March 19, 2019

Bridging two cultures within one community

A recent discussion at Sinai Temple called “Inside the Persian Jewish Community” examined the community’s internal as well as external forces, as talk turned to the stereotypes and tensions that sometimes develop with local Ashkenazi Jews. 

“Persians feel so judged by the Ashkenazi community,” said Saba Soomekh, a religious studies professor at CSUN who was born in Tehran and raised in Beverly Hills. 

Saba Soomekh

She was joined in the program by Gina Nahai, an author and Jewish Journal columnist who was also born in Iran.

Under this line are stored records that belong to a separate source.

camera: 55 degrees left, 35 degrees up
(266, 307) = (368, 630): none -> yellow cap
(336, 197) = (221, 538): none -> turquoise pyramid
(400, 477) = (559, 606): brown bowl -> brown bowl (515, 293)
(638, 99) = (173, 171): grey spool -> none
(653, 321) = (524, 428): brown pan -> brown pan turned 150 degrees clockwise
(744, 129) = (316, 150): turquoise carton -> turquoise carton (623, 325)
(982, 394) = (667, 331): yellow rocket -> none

Sinai Rabbi David Wolpe moderated the event, which attracted more than 200 attendees.

Wolpe discussed his community’s day school, Sinai Akiba Academy, saying students become aware there is such a thing as Persian and Ashkenazi sometime around fourth grade, and judgments ensue.

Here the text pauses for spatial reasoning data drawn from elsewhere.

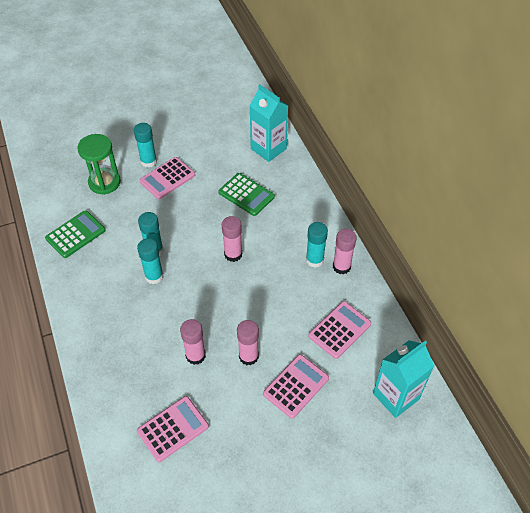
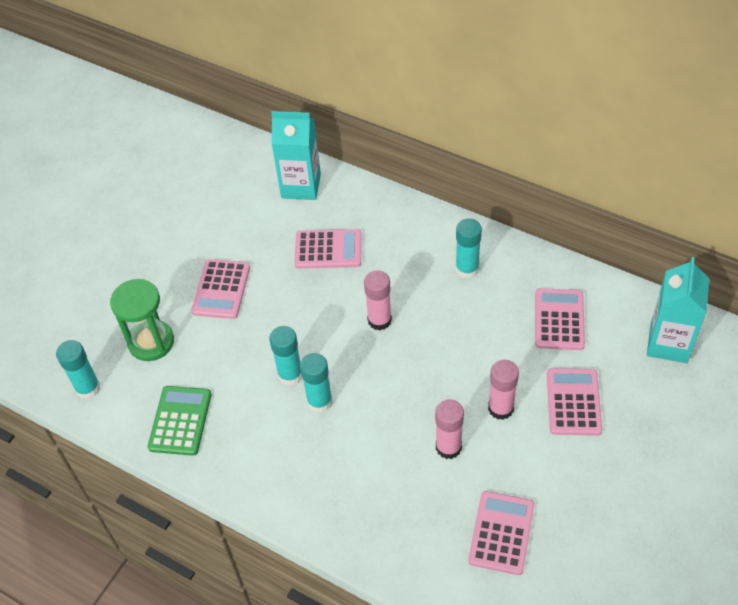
camera: 35 degrees left, 0 degrees up
(148, 161) = (179, 285): turquoise glue stick -> turquoise glue stick (88, 388)
(246, 195) = (328, 250): green calculator -> pink calculator
(341, 267) = (499, 257): pink glue stick -> none

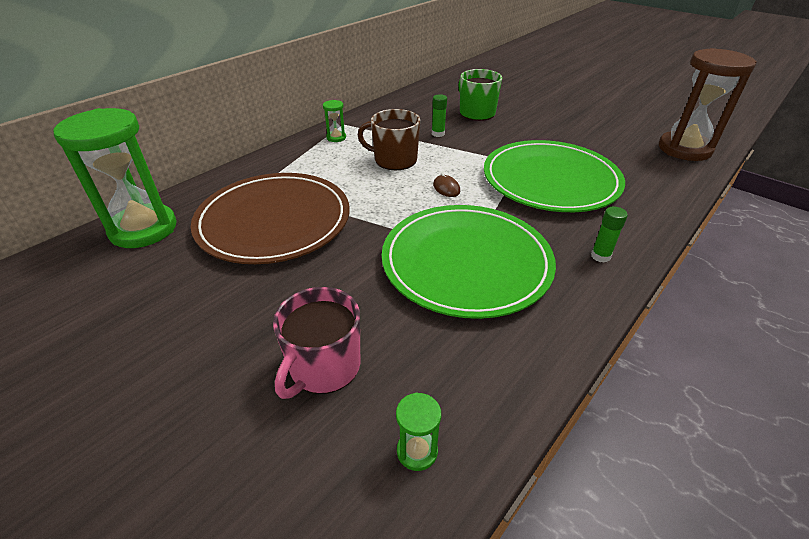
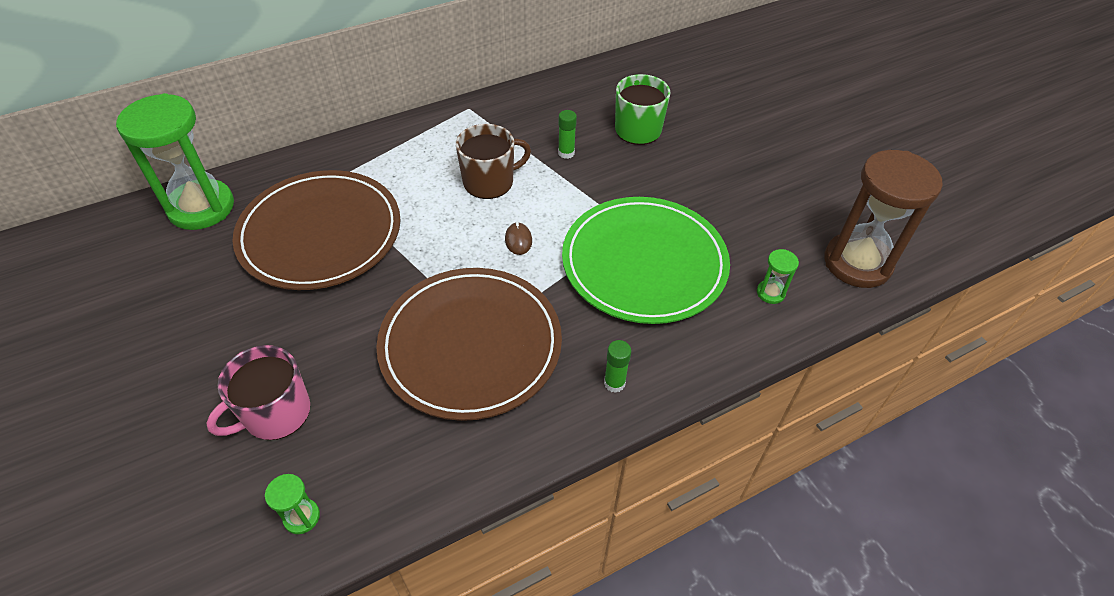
camera: 20 degrees right, 10 degrees up
(336, 138) = (448, 129): green hourglass -> green hourglass (770, 293)
(394, 160) = (489, 181): brown mug -> brown mug turned 120 degrees clockwise
(466, 262) = (470, 345): green plate -> brown plate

“It’s like someone drops fairy dust on them and they all know where they come from,” he said. “Both groups feel the otherness of the other, and that leads to feelings of both superiority and inferiority at the same time.”

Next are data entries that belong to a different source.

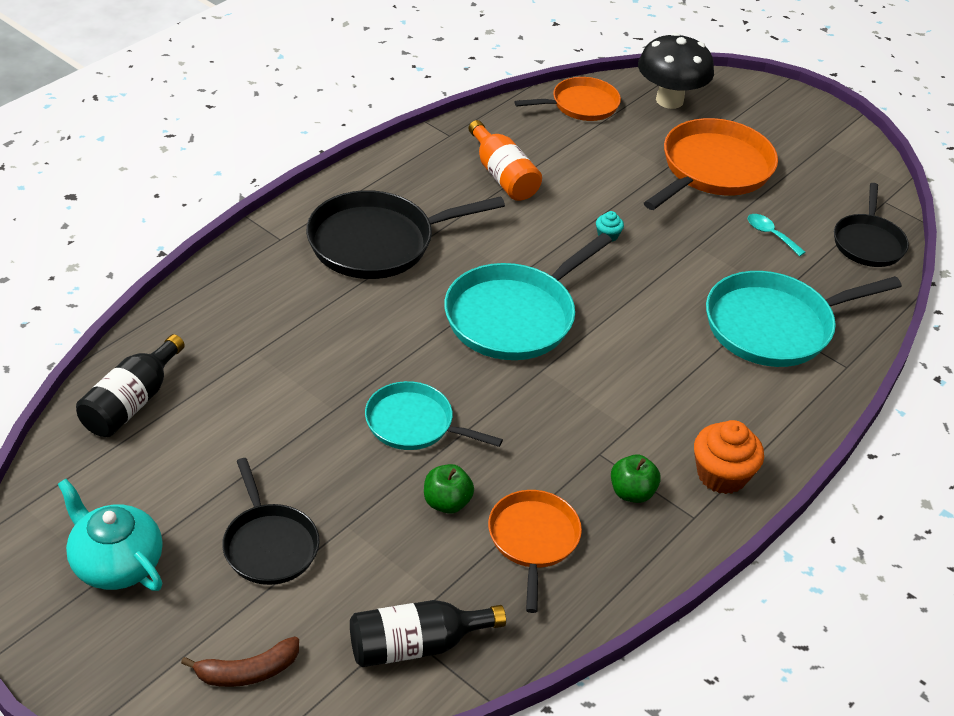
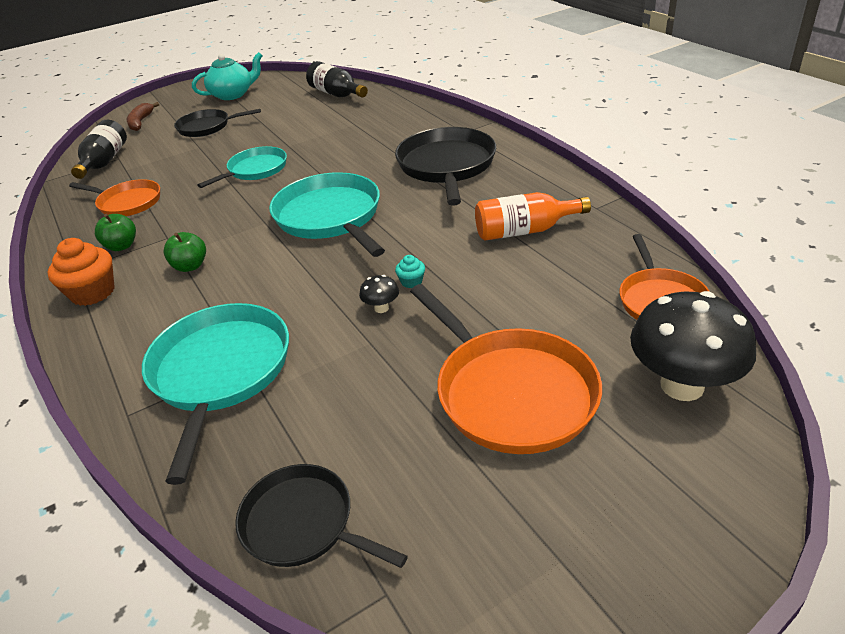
camera: 115 degrees right, 5 degrees down
(447, 502) = (184, 176): green apple -> green apple (190, 266)
(652, 247) = (381, 308): none -> black mushroom
(770, 234) = (363, 414): turquoise spoon -> none

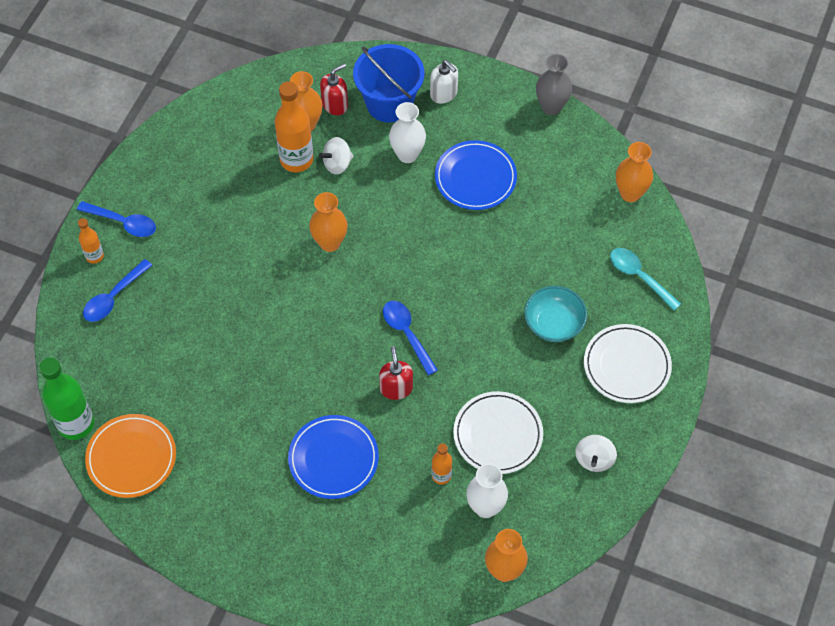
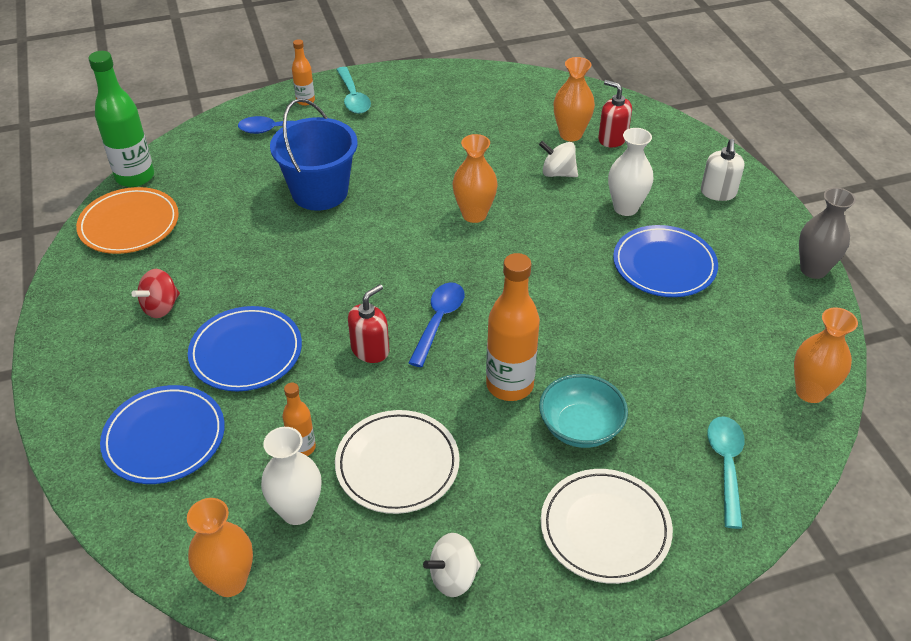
camera: 50 degrees right, 15 degrees down
(123, 222) = (353, 97): blue spoon -> turquoise spoon
(242, 485) = (161, 307): none -> red spinning top
(296, 160) = (530, 149): orange bottle -> orange bottle (509, 385)
(335, 104) = (612, 139): red soap dispenser -> red soap dispenser turned 150 degrees counterclockwise
(366, 546) = (164, 437): none -> blue plate
(389, 103) = (659, 167): blue bucket -> blue bucket (320, 192)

A spring 2014 Sinai Akiba Academy advertisement in the Journal underscored the issue of how some prospective Ashkenazi families have shown ambivalence about sending their kids to the school, which has a large Persian population. 

“ ‘Too Persian.’ Looks awful in print? It sounds worse in a whisper,” the ad said, which sparked a firestorm of controversy upon publication. 

Nahai, whose recent novel, “The Luminous Heart of Jonah S.,” is about the Los Angeles Persian community, blamed both communities for the division. 

“To some extent, the Iranians need to change. … On the other hand, Ashkenazis also need to drop this visceral lack of acceptance that they have for us,” she said. “Now, everything obviously is a generalization … so it’s not the case everywhere, but, too often, I see eyes that roll the minute someone speaks English with a Persian accent, or anything that can be used against us will be used against us by Ashkenazis. Also, judging and creating that divide, I think we are both to blame for this division.” 

The dialogue at Sinai in Westwood also offered insight into generational differences within the Persian-Jewish community, especially between those who emigrated out of Iran during the Iranian Revolution and those who were born here. Wolpe described it as “the struggle of the 25-year-old Persian-Jewish resident of Westwood or Beverly Hills as opposed to the struggle of the 60-year-old.” 

Nahai said that for young people, it’s a very difficult place to be in.

“I think a 20-year-old and younger people have a sense they have to choose between their [Persian] community or being embraced by the [broader] community. … They have to choose between that and their independence.”

Soomekh, also a visiting professor of Iranian-Jewish history at UCLA and author of the book “From the Shahs to Los Angeles: Three Generations of Iranian Jewish Women Between Religion and Culture,” said many of her students are first-generation Persian Jews who want to follow their heart but are held back by their parents’ wishes. 

“This is what makes the [Persian] culture so beautiful —‘I live for you, and you live for me.’ But it’s difficult when you are a young adult to grow up in an [American] environment that’s saying, ‘Do what you need to do. Be happy, whatever makes you happy,’ and you’re saying, ‘Oh my God, I feel so guilty … my parents, they aren’t approving of this. They did so much, they escaped the [Iranian] Revolution and I want to make them happy,” Soomekh said. “So I think that’s where they really struggle.”

The largely Persian crowd, which engaged in a Q-and-A with the speakers at the end of the evening, listened attentively as Wolpe spoke of an anthropological work by Ruth Benedict that explains the world as having both “shame cultures” and “guilt cultures.” In the former, a community’s judgment of one’s actions is what matters, and in the latter, one’s own estimation of himself or herself is of utmost importance, he said. 

“My own view is that the Persian-Jewish community is a shame culture and the American-Jewish community is a guilt culture. What happens when Persian Jews come to America [is] they have guilt and shame, they have to get the community to approve and they have to feel good themselves,” he said. “And it’s too much.”

“You’re right,” Soomekh said, “and this is the biggest struggle for young adults wanting to appease families, community — not ruining the family name, whatever that means, and yet, at the same time, being able to do what they want to do.”